Hazret Mevlana’nın vuslat yılını uluslararası anmayla anan Mevlevi mirası ve tasavvuf izleriyle derinleşen bir yolculuk.

Mevlana Kültür Merkezi’nde gerçekleştirilen Hazreti Mevlana’nın 752. Vuslat Yıl Dönümü Uluslararası Anma Törenleri, Kur’ân-ı Kerim tilavetiyle başlayan programda izleyicileri derin bir huzura taşıdı. Etkinliklere ilişkin konuşmalarda, Mevlana’nın aşk ve yol anlatısı, Kur’an’a olan bağlılık ve Peygamber Efendimiz’e duyulan sevgi vurgulanarak katılımcılara iletildi.
Resmi konuşmalarda, Mevlana’nın kıymetli sözlerinin ortaya koyduğu mesajın bir tasavvuf halesiyle doldurulduğu, bir şair ya da yazarın kaleminden çıkmadığı; Allah aşkı ve Peygamber sevgisiyle yoğrulan bir yolun temsilcisi olduğuna dikkat çekildi. Konuşmada ayrıca Mesnevi’nin, Mevlana’nın Yaratan’a olan yolculuğunu kayda geçirdiği, tefsire benzeyen ve Hak Aşıklarının Kitabı olarak anılan bir eser olduğu ifade edildi.
“HERKES İÇİN MESNEVİ’DE BİR NASİP, BİR HİSSE MUTLAKA VARDIR” ifadesiyle Mesnevi’nin, Mevlana’nın yolunda ilerleyen her bireye yol gösterdiği belirtildi.

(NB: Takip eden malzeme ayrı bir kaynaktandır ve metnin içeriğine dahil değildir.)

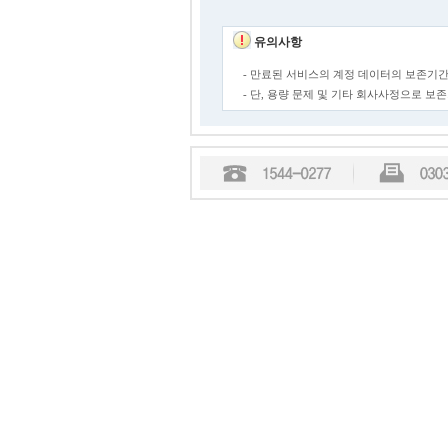
유의사항
- 만료된 서비스의 계정 데이터의 보존기간
- 단, 용량 문제 및 기타 회사사정으로 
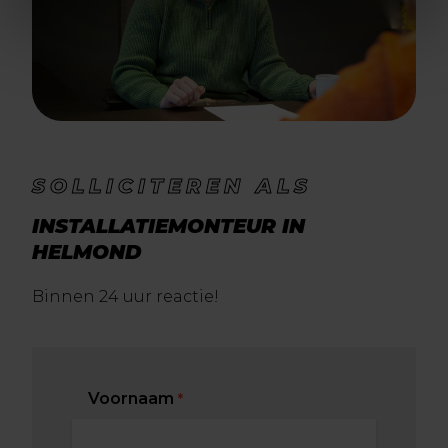
SOLLICITEREN ALS
INSTALLATIEMONTEUR IN
HELMOND
Binnen 24 uur reactie!
Voornaam
*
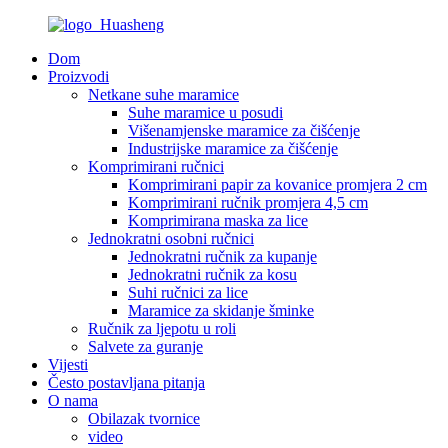
Dom
Proizvodi
Netkane suhe maramice
Suhe maramice u posudi
Višenamjenske maramice za čišćenje
Industrijske maramice za čišćenje
Komprimirani ručnici
Komprimirani papir za kovanice promjera 2 cm
Komprimirani ručnik promjera 4,5 cm
Komprimirana maska ​​za lice
Jednokratni osobni ručnici
Jednokratni ručnik za kupanje
Jednokratni ručnik za kosu
Suhi ručnici za lice
Maramice za skidanje šminke
Ručnik za ljepotu u roli
Salvete za guranje
Vijesti
Često postavljana pitanja
O nama
Obilazak tvornice
video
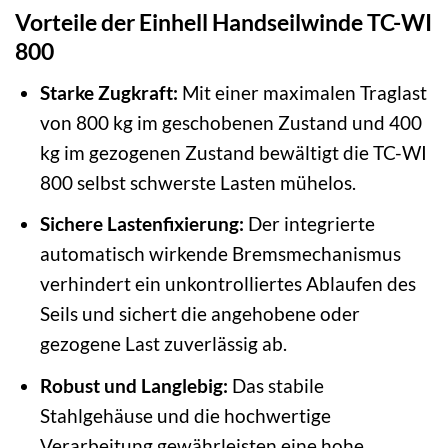
Vorteile der Einhell Handseilwinde TC-WI
800
Starke Zugkraft:
Mit einer maximalen Traglast
von 800 kg im geschobenen Zustand und 400
kg im gezogenen Zustand bewältigt die TC-WI
800 selbst schwerste Lasten mühelos.
Sichere Lastenfixierung:
Der integrierte
automatisch wirkende Bremsmechanismus
verhindert ein unkontrolliertes Ablaufen des
Seils und sichert die angehobene oder
gezogene Last zuverlässig ab.
Robust und Langlebig:
Das stabile
Stahlgehäuse und die hochwertige
Verarbeitung gewährleisten eine hohe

Tasavvufun temel göstergelerinden sema töreninin, Allah’a ulaşma yolunun basamaklarını simge ettiği ve Mevlana ile Mevlevi mirasının manevi zenginliğini gözler önüne serdiği vurgulandı. UNESCO’nun 2008’de İnsanlığın Somut Olmayan Kültürel Mirası Temsili Listesi’ne alınan Mevlevi sema töreninin özgünlüğü, bu kültürel mirasın somut bir yansıması olarak değinildi.
Hizmete yön veren Bakanlık yetkilileri, bu manevi mirası dünya çapında görünür kılmak adına yürütülen çalışmalardan bahsetti. Eserin doğru anlaşılması ve kuşaklar boyu aktarılması amacıyla hayata geçirilen uygulama ve düzenlemeler öne çıkarıldı. Mevlana’yı anlamak ve anlatmanın, onu anlamanın en önemli sorumluluğu olduğuna vurgu yapıldı.

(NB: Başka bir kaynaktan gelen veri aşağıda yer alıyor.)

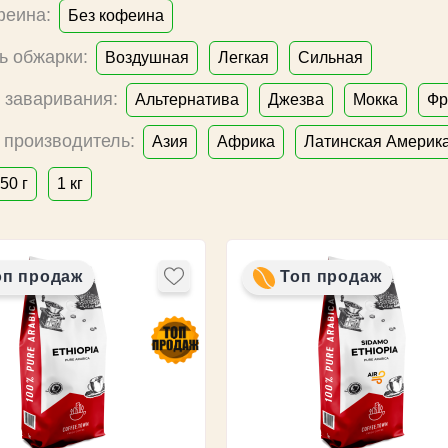
феина:
Без кофеина
ь обжарки:
Воздушная
Легкая
Сильная
 заваривания:
Альтернатива
Джезва
Мокка
Фр
 производитель:
Азия
Африка
Латинская Америк
50 г
1 кг
оп продаж
Топ продаж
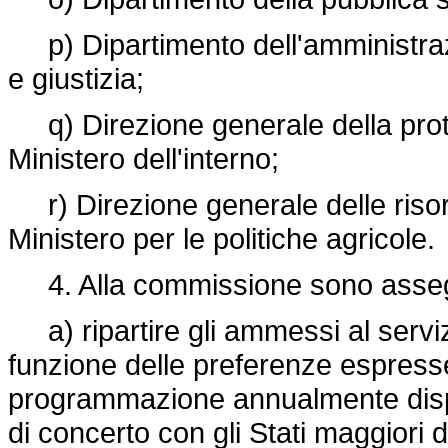
p) Dipartimento dell'amministrazi
e giustizia;
q) Direzione generale della protez
Ministero dell'interno;
r) Direzione generale delle risors
Ministero per le politiche agricole.
4. Alla commissione sono assegna
a) ripartire gli ammessi al serviz
funzione delle preferenze espress
programmazione annualmente dispo
di concerto con gli Stati maggiori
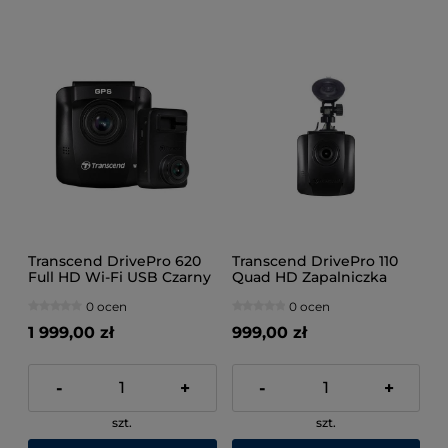
Transcend DrivePro 620
Transcend DrivePro 110
Full HD Wi-Fi USB Czarny
Quad HD Zapalniczka
Czarny
0 ocen
0 ocen
1 999,00 zł
999,00 zł
-
+
-
+
szt.
szt.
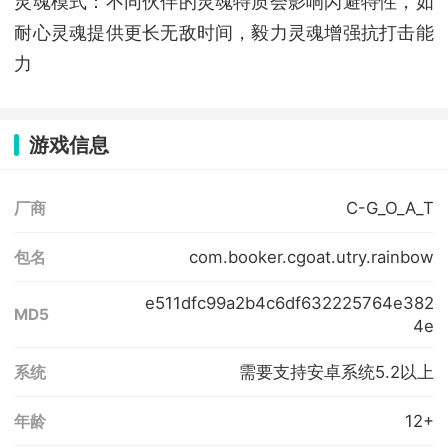
灵魂模式：不同伙伴的灵魂特质会影响闪避特性，如
耐心灵魂提供更长无敌时间，毅力灵魂增强抗打击能
力
游戏信息
C-G_O_A_T
厂商
com.booker.cgoat.utry.rainbow
包名
e511dfc99a2b4c6df632225764e382
MD5
4e
需要支持安卓系统5.2以上
系统
12+
年龄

Bu yılki temasının “Huzur Vakti” olduğuna işaret edilerek, Kur’an tilavetleri, ilmi sohbetler, sema mukabelesi ve tasavvuf müziği dinletileriyle geçen 10 günün, toplumsal birlik ve beraberliğin pekiştirilmesi amacına hizmet ettiği belirtildi. Ayrıca Konya ve İstanbul’daki ilgili sanat topluluklarının, Türkiye Kültür Yolu Festivali kapsamındaki faaliyetleriyle Mevlana’nın ilke ve öğretisini yayma çabaları öne çıkarıldı.

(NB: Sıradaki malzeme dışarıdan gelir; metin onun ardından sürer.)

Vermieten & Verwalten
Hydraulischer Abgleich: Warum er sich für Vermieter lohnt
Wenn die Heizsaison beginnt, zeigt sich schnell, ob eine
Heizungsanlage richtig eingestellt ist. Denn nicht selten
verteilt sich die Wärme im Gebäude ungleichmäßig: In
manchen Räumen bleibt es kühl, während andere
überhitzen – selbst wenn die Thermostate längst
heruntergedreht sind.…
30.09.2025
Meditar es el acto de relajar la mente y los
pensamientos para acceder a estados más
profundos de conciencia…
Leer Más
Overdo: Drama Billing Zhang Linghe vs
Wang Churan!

“BİLİNSİN Kİ GÜL DERYAMIZDAN BİR DALIN DAHİ KÖK SALIP BOY VERDİĞİ MANEVİ TOPRAKTAN KOPARILMASINA İZİN VERMEYİZ” ilkesine vurgu yapan konuşmacılar, Mevlana’yı şair veya yalnızca bir eser olarak görmek isteyenlerin bilmesi gerektiğini belirtti. Mevlana’yı koruyup yüceltmenin, değerleri yabancılaştırmaya çalışmakla eşdeğer olan düşmanlıklara karşı durmayı gerektirdiğini ifade ettiler. Vuslat’ın 752. yılında Mevlana’yı rahmetle anarken, günümüz dünyasında umutsuzluk düzeyine karşı nice ümit kapılarının bulunduğunu hatırlatıp, Mevlana ocağına çağrıda bulundular ve saygılarını sundular.